Adolescents number approximately 1.2 billion, are similarly distributed by sex, and represent 18% of the global population. This group is concentrated (88%) in low- and middle-income countries. Although according to the Convention on the Rights of the Child, any human being under the age of 18 is a child, in many regions their rights are systematically violated and, in a situation of total vulnerability, they are forced to adopt adult behaviors and roles early, depriving them of a stage key in their development and, in many cases, conditioning the rest of their lives.
Adolescence has been considered a period of life in which you enjoy good health. This perception, added to the limited political voice of adolescents in front of other groups, has made them historically marginalized in the global health and development agenda. Although their mortality can be considered low, 1.5 million adolescents die each year from preventable causes or avoidablesuch as traffic accidents, HIV, suicide, respiratory diseases, and interpersonal violence. They are data that show that they are a group with specific needs. On the other hand, most of the determinants of their health are outside the health sector. This adds complexity and demands greater coordination between sectors, until now very marginal, but necessary to move forward.

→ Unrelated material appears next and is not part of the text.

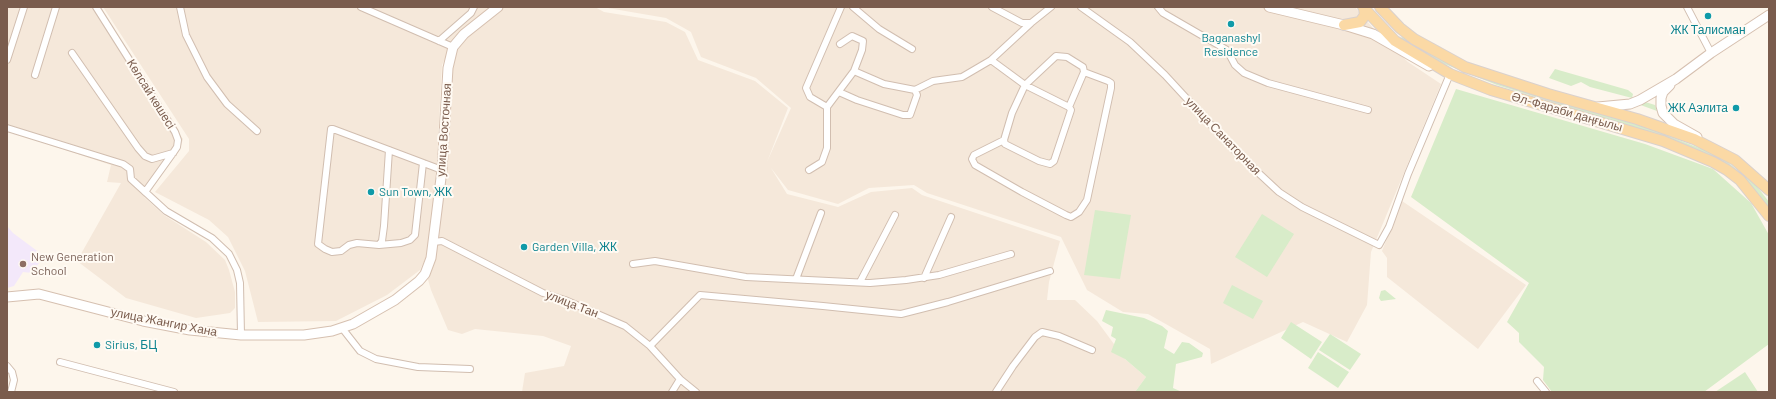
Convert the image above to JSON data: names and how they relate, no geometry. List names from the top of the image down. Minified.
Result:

Without minimizing aspects that affect adolescent boys in a greater proportion (violence, traffic accidents, child labor …), the impact of issues that affect girls (such as child marriage and adolescent pregnancy) have led to the failure to achieve the Millennium Development Goals (MDGs) has not been recognized by the governments of low- and middle-income countries, nor by the other actors involved.
This is especially evident in the case of ODM5 (improve maternal health), the furthest behind of all. Adolescents are estimated to contribute 70,000 to the total number of maternal deaths, with deaths from causes related to pregnancy and childbirth the second leading cause of death for the group of girls aged 15-19 years overall. At the same time, the data indicate that adolescent girls, especially unmarried ones, are the age group with the least access to contraception.
In turn, adolescent pregnancy has serious social consequences: it limits the possibility of continuing education, with the consequent negative impact on the income level and personal autonomy of adolescent mothers, which in turn has repercussions on health and on the educational level of your children. Finally, it also puts adolescent girls at higher risk of contracting Sexually Transmitted Infections and HIV.
However, with early marriage and adolescent pregnancy being such determinants of underdevelopment, when we analyze trends in recent years the conclusions are discouraging: progress in all regions has been scant and slow. More than 60 countries have prevalences of child or forced marriage of 20% or higher that have remained constant in the last decade. And teen pregnancy levels have also been stable since the 1990s.
Health inequities, that is, unjust and avoidable differences in health, are not alien to this population group either. Among adolescent girls there are great variations motivated by socioeconomic, gender, ethnic or geographical differences. An example: the adolescent fertility rate, that is, the number of births per 1,000 women between 15 and 19 years of age ranges between 1 and 299, depending on the countries). Where there are no fluctuations is in the trends, which are always the same: adolescents from rural areas, without education or with the lowest levels, and from the poorest quintiles are the most affected by adolescent pregnancy, compared to those in the area. urban, with secondary or higher education or in the richest quintiles of the population.
What can we expect in this new stage?
Adolescents have for the first time achieved visibility and a space of their own in the Sustainable Development Agenda adopted in September. The TO has crept into acronyms and major strategies. They have been recognized as a group with specific risks, rights and needs. Finally, a goal includes the elimination of child, forced or early marriage. It is a better framework from which to advocate for a greater allocation of resources and for the design of policies and programs with a focus on human rights, pro-equality and with greater integration between sectors. On the other hand, while there is only one specific health goal (SDG3), most of the other goals are closely related to it (SDG1: Poverty reduction and social protection, SDG2: Food security and nutrition, SDG4: Education, SDG5: Sexual and reproductive health and rights, sexual violence, child marriage, female genital mutilation, SDG8: Economic growth, or SDG10: Reduction of inequality).
In any case, addressing the needs of the fifth of the population of developing countries, which contributes to the 35% of the global disease burden, is an indispensable requirement for a true sustainable development. If confirmed, it would be the best way to make up for this historical omission to today’s adolescents who were born precisely around the declaration of the MDGs in 2000 and to subsequent generations.
Anna Lucas is coordinator of the Maternal, Child and Reproductive Health Initiative of the Barcelona Institute of Global Health (ISGlobal).